Он помогал местным бандитам, которые занимались угонами машин, и этих денег вполне хватало на еду и одежду. Все продукты, которые он покупал в магазине, Крокодил делил на две категории: напитки у него были «чем поссать», а твердая пища – «чем посрать».

Гена был добрым парнем и редко пользовался своей силищей, но если перебирал водки, то мог ни с того ни с сего ввязаться в драку с кем угодно. Однажды он набросился на компанию дворников-таджиков, которые покуривали во дворе, сидя на корточках. Гена расшвырял их, а одного схватил за горло, пригвоздил к стене и заорал: «Знаешь, кто я? Я Москва. А ты – Америка. И сейчас Москва покажет тебе дружбу народов! В глаза смотреть, тля!» И, все так же прижимая тщедушного таджика к стене, ухитрился расстегнуть ширинку, извлечь свою огромную дружбу народов и помочиться на эту Америку, которая только таращилась на страшную Москву, боясь опустить глаза.

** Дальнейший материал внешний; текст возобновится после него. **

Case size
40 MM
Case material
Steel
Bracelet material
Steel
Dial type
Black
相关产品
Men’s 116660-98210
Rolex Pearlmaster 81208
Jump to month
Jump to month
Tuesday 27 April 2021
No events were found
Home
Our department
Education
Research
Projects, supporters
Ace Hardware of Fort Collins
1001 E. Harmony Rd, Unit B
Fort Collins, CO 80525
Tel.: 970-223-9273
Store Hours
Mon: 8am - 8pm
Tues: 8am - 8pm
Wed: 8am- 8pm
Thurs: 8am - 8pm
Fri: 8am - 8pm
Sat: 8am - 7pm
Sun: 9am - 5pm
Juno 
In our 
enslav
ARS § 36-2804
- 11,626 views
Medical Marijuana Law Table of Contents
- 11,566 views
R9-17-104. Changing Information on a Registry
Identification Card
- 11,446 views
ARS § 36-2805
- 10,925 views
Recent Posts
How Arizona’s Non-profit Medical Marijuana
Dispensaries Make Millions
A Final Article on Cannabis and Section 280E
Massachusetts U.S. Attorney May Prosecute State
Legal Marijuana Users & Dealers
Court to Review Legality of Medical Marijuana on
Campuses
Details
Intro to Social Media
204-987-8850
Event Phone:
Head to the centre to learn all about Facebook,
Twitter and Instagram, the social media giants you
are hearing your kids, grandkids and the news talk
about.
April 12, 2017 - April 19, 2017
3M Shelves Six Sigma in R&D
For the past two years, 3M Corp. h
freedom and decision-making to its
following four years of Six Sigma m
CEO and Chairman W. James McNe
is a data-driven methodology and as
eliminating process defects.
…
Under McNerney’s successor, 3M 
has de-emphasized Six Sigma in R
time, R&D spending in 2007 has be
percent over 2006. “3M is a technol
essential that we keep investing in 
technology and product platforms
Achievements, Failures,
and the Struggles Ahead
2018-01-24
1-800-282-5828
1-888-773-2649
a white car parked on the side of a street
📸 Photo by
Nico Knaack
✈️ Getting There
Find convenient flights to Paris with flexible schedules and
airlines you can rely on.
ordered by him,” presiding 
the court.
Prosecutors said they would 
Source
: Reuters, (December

Из армии – он служил в Чечне – Крокодил вернулся с орденом. Вспоминать о службе он не любил. А когда его донимали расспросами, за какие такие подвиги он получил награду, Гена только и выдавливал из себя со смущенной ухмылкой: «Один раз выстрелил – два раза попал».

Сестра его Любовь вышла замуж за небритого бетонщика и родила двойню. Вера же с Надеждой торговали на рынке мороженой рыбой и жили с татарами.

Гена устроился слесарем в автосервис и по-прежнему помогал бандитам-угонщикам.

Штоп не спал. Он слышал, как по крыше стучал дождь, к утру перешедший в ливень, как ворочалась Гальперия, как Камелия с Крокодилом прокрались в спальню, возились, а потом блевали. Штоп прислушивался к дыханию Франца-Фердинанда – оно было неровным, учащенным. А под утро, когда усталось взяла свое и старик наконец погрузился в сон, Франц-Фердинанд умер. Он весь задрожал, тоненько заныл, засучил ногами и вдруг вытянулся и замер.